Integrantes da legenda avaliam que a demora para bater o martelo e definir nomes já tem prejudicado a campanha presidencial do senador e fragilizado o palanque no Estado. O PL corre contra o tempo a menos de 90 dias das eleições, por isso deve apostar em nomes conhecidos do eleitor carioca.

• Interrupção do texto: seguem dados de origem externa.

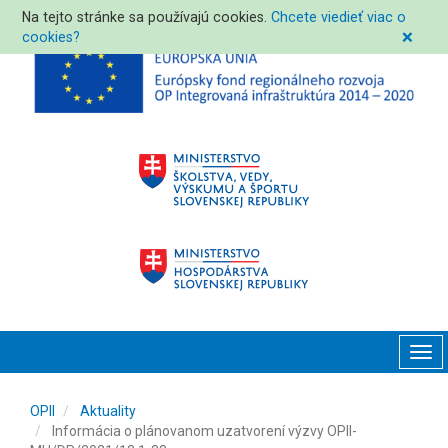
Na tejto stránke sa používajú cookies.
Chcete viedieť viac o
cookies?
❌
Tog
navi
OPII
Aktuality
Informácia o plánovanom uzatvorení výzvy OPII-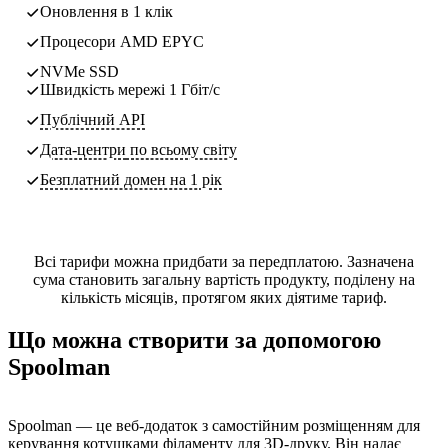
Оновлення в 1 клік
Процесори AMD EPYC
NVMe SSD
Швидкість мережі 1 Гбіт/с
Публічний API
Дата-центри
по всьому світу
Безплатний домен на 1 рік
Всі тарифи можна придбати за передплатою. Зазначена
сума становить загальну вартість продукту, поділену на
кількість місяців, протягом яких діятиме тариф.
Що можна створити за допомогою
Spoolman
Spoolman — це веб-додаток з самостійним розміщенням для
керування котушками філаменту для 3D-друку. Він надає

Hoje, a vaga deixada pelo ex-governador Cláudio Castro, que desistiu de disputar a eleição para o Senado após operações da PF, ainda não foi preenchida. O deputado federal Carlos Jordy e o senador Carlos Portinho, ambos do PL-RJ, são os nomes mais cotados para herdar a vaga deixada por Castro e enfrentam uma disputa interna. O deputado federal, Sóstenes Cavalcante, também foi cogitado, mas o parlamentar tem o desejo de buscar a reeleição na Câmara e disputar a presidência da Casa no ano que vem.
A segunda cadeira do Senado no Estado está com Márcio Canella, mas já havia um incômodo dentro do PL com o nome do ex-prefeito de Belford Roxo e presidente do União Brasil no Rio como a Jovem Pan mostrou anteriormente.
Nomes conhecidos da política fluminense voltaram a ser especulados para a vaga de Canella como o deputado federal Marcelo Crivella (Republicanos-RJ) com a suplência ficando com a ex-vereadora Rogéria Bolsonaro, mãe de Flávio. Conta a favor de Crivella as recentes pesquisas eleitorais, onde o parlamentar aparece como um candidato competitivo e com possibilidades de levar uma das cadeiras em disputa.
Nos bastidores, a avaliação é de que a desistência da pré-candidatura de Canella é uma decisão que cabe ao União Brasil. Uma reunião da legenda deve acontecer nos próximos dias para definir a escolha de um novo nome ou se abrem mão da cadeira ao Senado. A pressão do PL deve aumentar com a proximidade das convenções partidárias.